__Consignes__:
A – Énumérez les biens que Langlade, d'après ses aveux dans le texte fourni, reconnaît avoir soustraits aux Juifs lors des perquisitions, comme ses collègues.
B – Reproduisez le passage du texte fourni qui va de « En cas d’arrestation » jusqu'à « suivant chaque arrestation. ».

__Texte fourni__:
□ □ □ □ □ □ □

Nous pas gaullistes, pas fascistes… Mais nous, pognonistes !
Comme nous l’avons écrit précédemment, le salaire moyen en France dans ces années de guerre est d’environ 2 000 francs et les jeunes Raque et Langlade gagnent un peu moins. Travailler pour Krekler, c’est 1 600 francs -a minima de plus- pour arrêter les réfractaires, sans compter les primes.
Mais quand on a goûté à l’argent, il y a encore mieux pour gagner plus : les Juifs. Car, ce qui guide les actions des Gestapistes en règle générale, c’est le pognon. À ce sujet Jean-Marc Berlière dans une excellente émission sur ce sujet, citait un collaborateur résumant bien leurs motivations : « Nous, pas gaullistes, pas fascistes… pas… Mais nous, pognonistes ![1] »
En cas d’arrestation d’un Juif, Le GA empoche là-aussi tout d’abord une prime. Garin-Michaud avouera ainsi avoir touché 1 000 francs pour avoir arrêté Itzak Katzman le 5 août 1944[2]. Et puis il y a le racket et le pillage -ou « perquisition » dans le langage des GA- suivant chaque arrestation.
Langlade l’avouera à l’inspecteur Pohl : « J’ai été désigné, d’office, pour faire partie de la section Richard, effectivement spécialisée dans les arrestations de Juifs. J’ai effectivement procédé, en compagnie des hommes de la section Richard, à des arrestations de Juifs dans la rue. Après chaque arrestation, nous procédions à des perquisitions aux domiciles des intéressés. Au cours de ces perquisitions, j’ai, comme mes collègues, soustrait aux Juifs, de l’argent, des bijoux, des vêtements, du ravitaillement[3]. » (…)
Le docteur Krekler se défendra d’avoir poussé ses GA à arrêter des Juifs. L’Ausweis, dont les GA sont détenteurs, précise d’ailleurs bien leurs missions : arrêter des personnes qui se seraient soustraites au service du travail obligatoire ou qui n’auraient pas donné suite aux sommations des services allemands ou français.

Selon Hans Krekler, l’arrestation des Juifs, cela s’est fait sans son accord, mais à la demande du P.P.F. et du capitaine Müller de la Gestapo. De son côté, Francis André a déjà sa propre équipe -notamment celle de Sambet- qui réalise le même travail afin de récupérer des fonds pour le Parti. Mais, il va sans dire que Gueule tordue poursuit un objectif : se remplir un maximum les poches, pour lui et son Parti.
Que devient le butin ?
Les GA travaillent déjà pour leur propre compte. Lors d’une perquisition, Certains, [dira Langlade à l’inspecteur Pohl] Richard, Haissemann, et d’autres, gardaient pour eux tout ou partie du butin. S’il en restait, le fruit de ces perquisitions, était remis au siège du P.P.F. (…) Je reconnais avoir à plusieurs reprises, emporté du ravitaillement saisi chez les Juifs, c’était avec l’autorisation de mon chef Richard. Ces marchandises ont été emportées par moi chez mes parents, à qui je disais les avoir achetées. [4]. »

□ □ □ □ □ □ □

(Enregistrements issus d'un jeu de données)
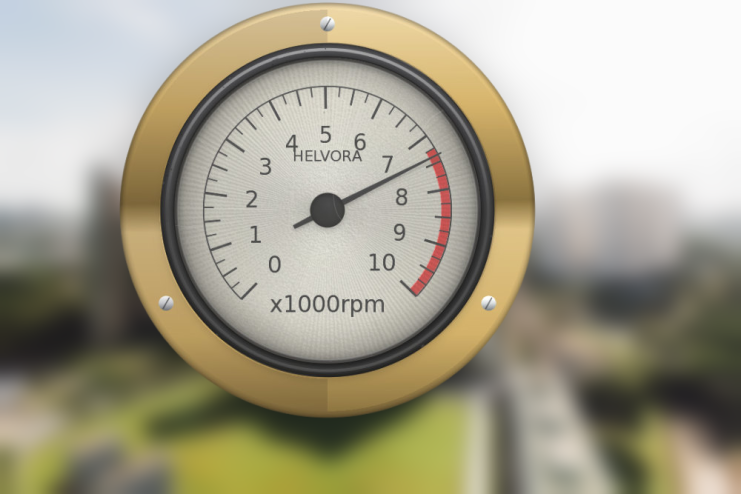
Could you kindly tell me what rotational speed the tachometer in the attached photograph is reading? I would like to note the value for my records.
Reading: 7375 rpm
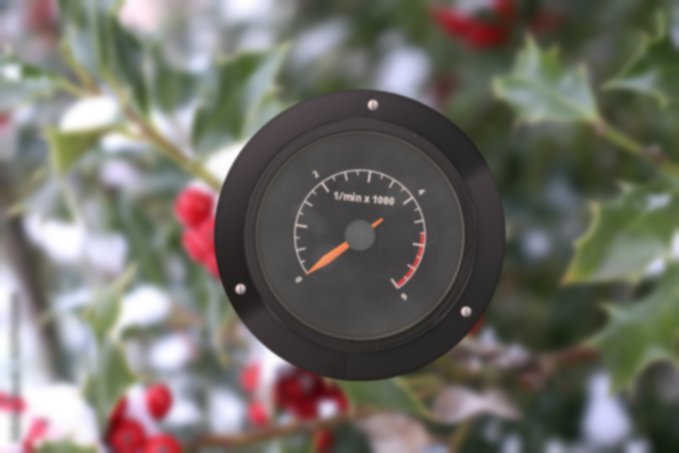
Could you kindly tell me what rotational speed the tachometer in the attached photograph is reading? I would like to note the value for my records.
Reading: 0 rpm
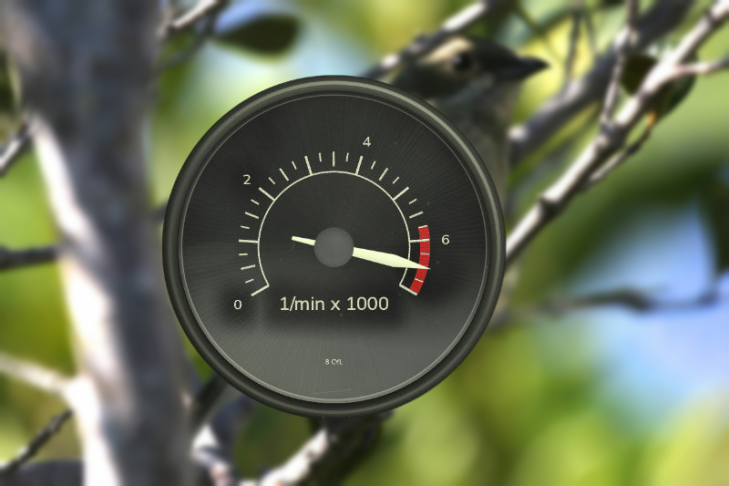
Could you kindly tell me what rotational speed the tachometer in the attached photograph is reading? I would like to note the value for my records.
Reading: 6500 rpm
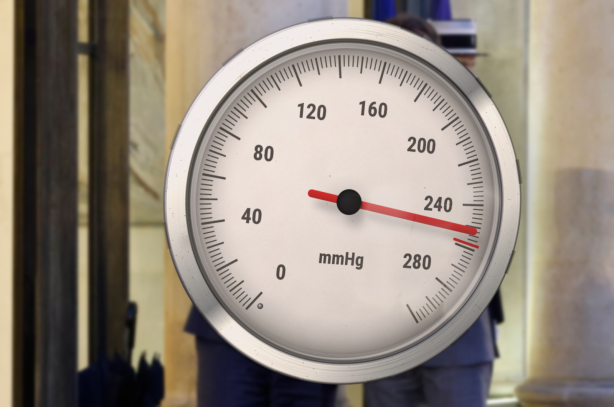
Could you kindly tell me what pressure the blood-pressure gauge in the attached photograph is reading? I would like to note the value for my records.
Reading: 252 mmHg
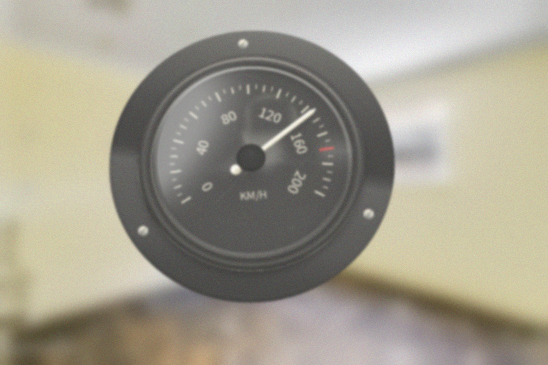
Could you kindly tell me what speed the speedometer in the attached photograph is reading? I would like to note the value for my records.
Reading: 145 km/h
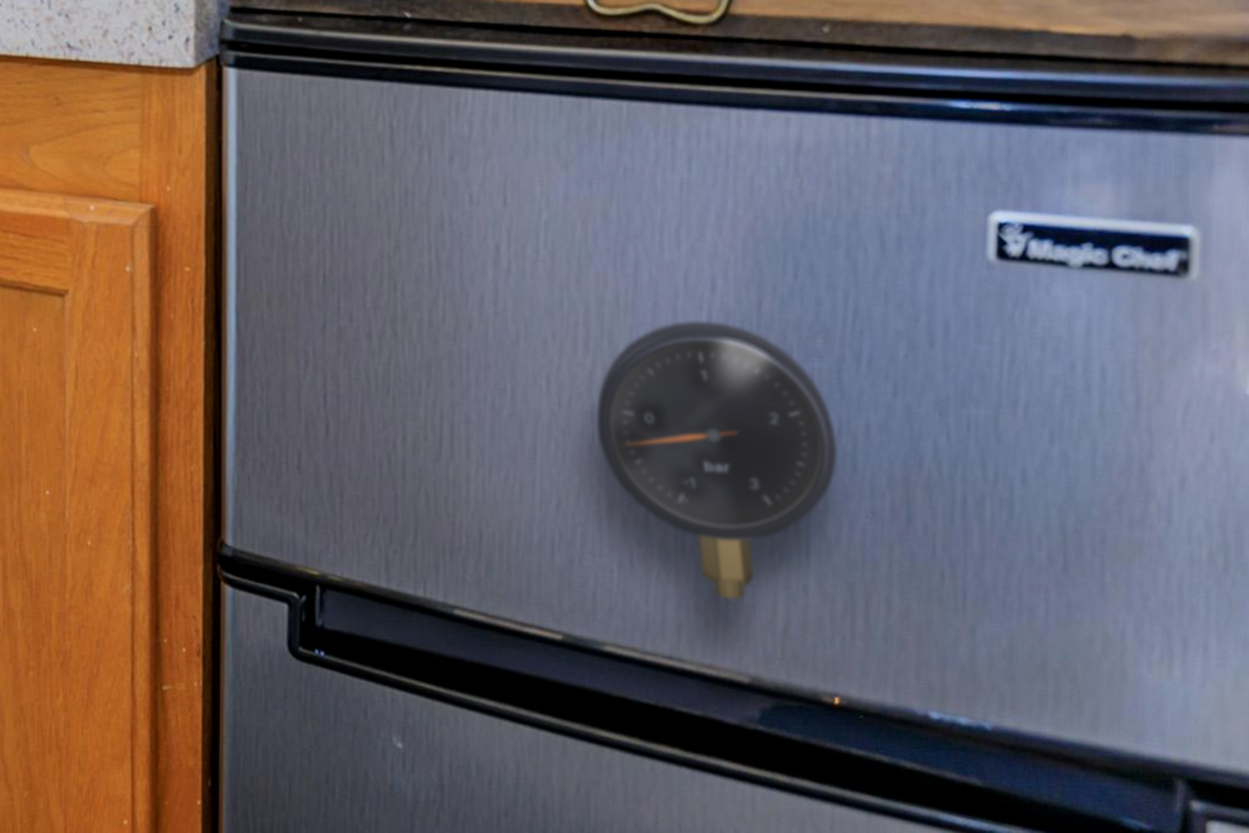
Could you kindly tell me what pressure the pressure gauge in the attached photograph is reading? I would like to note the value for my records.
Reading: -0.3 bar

□ □ □ □ □ □ □

__Réponses__:
A –
- de l'argent
- des bijoux
- des vêtements
- du ravitaillement

B –
En cas d’arrestation d’un Juif, Le GA empoche là-aussi tout d’abord une prime. Garin-Michaud avouera ainsi avoir touché 1 000 francs pour avoir arrêté Itzak Katzman le 5 août 1944[2]. Et puis il y a le racket et le pillage -ou « perquisition » dans le langage des GA- suivant chaque arrestation.